Anna colocou um sorriso melancólico no rosto e a encarou.
— Vou ter que largar a faculdade e conseguir um emprego em tempo integral — as lágrimas já escorriam por suas bochechas.
A derrota batia à sua porta todos os dias, quando nem sequer havia dinheiro suficiente para cobrir os gastos básicos. Lali via como ela estava perdendo peso com o passar dos meses e se desesperava. Quantas vezes já tinha oferecido ajuda financeira, mas Anna sempre recusava. Tinha aquela ideia enraizada de que precisava conseguir tudo sozinha.
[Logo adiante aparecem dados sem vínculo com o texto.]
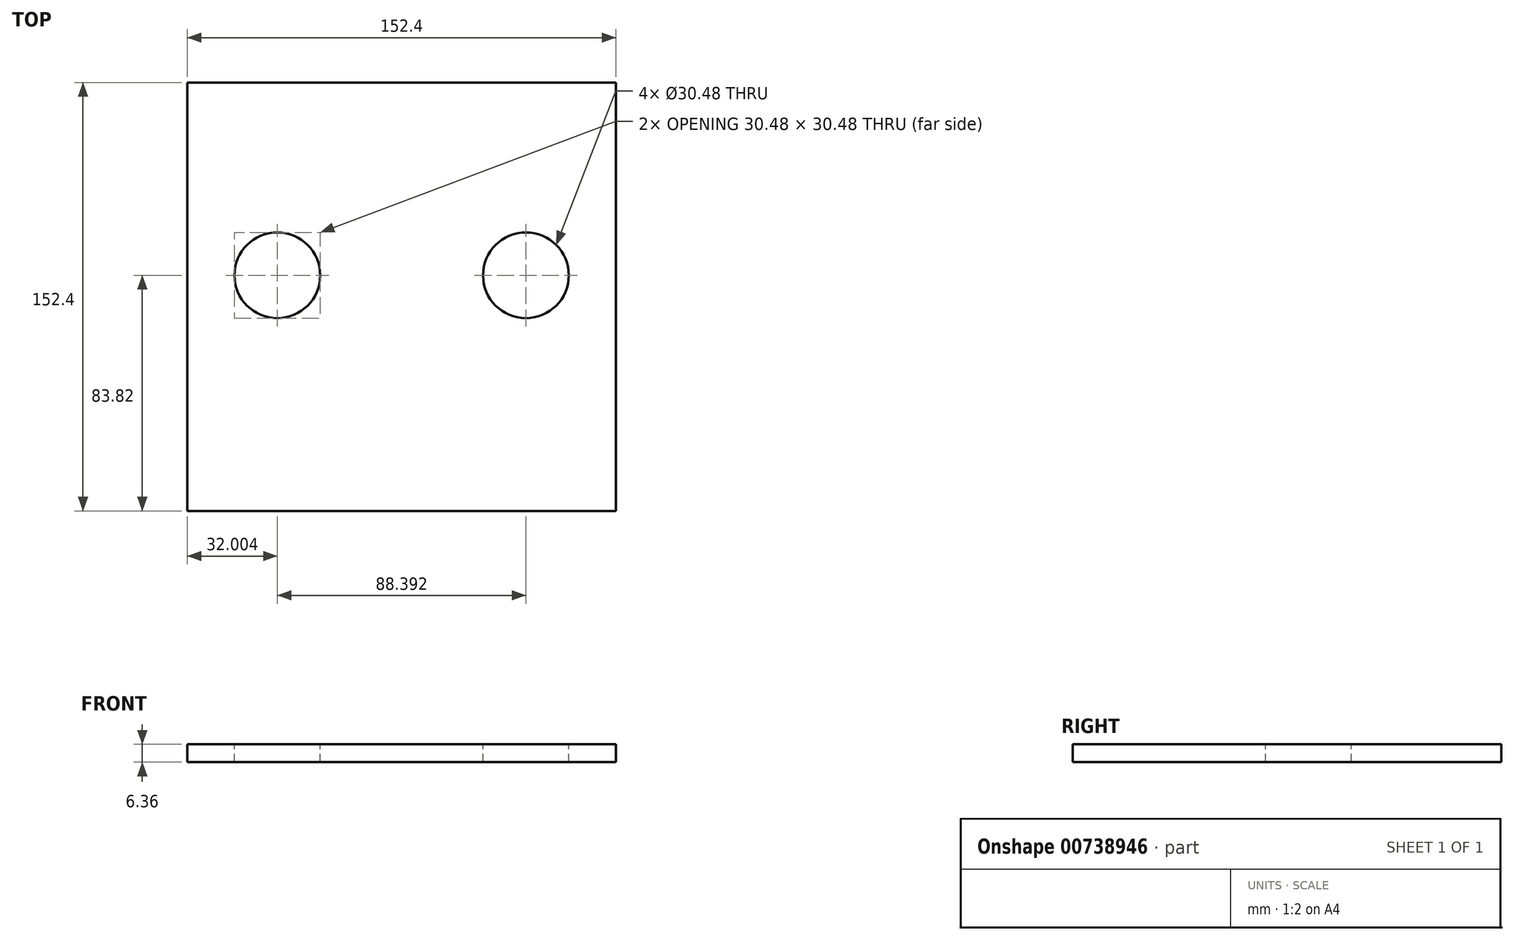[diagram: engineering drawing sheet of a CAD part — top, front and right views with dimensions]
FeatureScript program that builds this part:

E então, quando abria o armário e percebia que teria de comer o mesmo que na noite anterior, entre lágrimas de impotência dizia a si mesma que havia pessoas que nem isso teriam para comer.
— Não! Você precisa dizer a ele que procure trabalho. Tocando violino no metrô ele não vai conseguir nada, e além disso está te arrastando junto com ele — Lali estava indignada; doía ver a teimosia da amiga e vê-la sempre contando moedas.
Mas Anna queria continuar acreditando nele. Não era um homem mau, só era frágil e sensível; tinha alma de artista e vivia para isso. Sacudiu a cabeça em negativa.
— Pelo amor de Deus, como você é teimosa! Não imagina quanto me dói te ver assim.
— Desculpa, sei que sempre te conto as piores coisas, mas você é a única que me escuta.
Anna estava se deteriorando rapidamente. Tinha sido uma jovem brilhante, inteligente e otimista, que chegara à cidade numa primavera cheia de esperanças e sonhos. E agora se via cada vez pior, cada vez mais encolhida. E tudo por ter se apaixonado por aquele caçador de ilusões.
— Não largue a faculdade. Deixe eu falar com meu primo. Vou pedir para ele te dar um trabalho na empresa dele, tenho certeza de que você consegue alguma coisa lá — era o último recurso que lhe ocorria para ajudar a amiga.
— O seu primo não vai me aceitar, já passamos por isso. Entreguei meu currículo duas vezes e nunca me chamaram. Não o incomode, mas obrigada mesmo assim — e foi só isso; o choro ficou ainda maior.
Uma angústia terrível a perseguia todos os dias, a mesma que sentem aqueles que querem e desejam, mas não conseguem. Os salários tinham estagnado e o custo de vida subido; mal dava para pagar o aluguel e, depois da segunda quinzena, viviam do que ele tirava tocando no metrô.
Muitas noites discutiam por isso, porque Anna sentia o corpo exausto e o coração apertado pelas dificuldades.
Mas sua amiga, cansada das negativas constantes, decidiu tomar uma atitude. Se depois Anna ficasse brava, paciência! O que Lali nem imaginava era que, além de ajudar a amiga a melhorar um pouco, acabaria colocando-a no caminho que mudaria sua vida.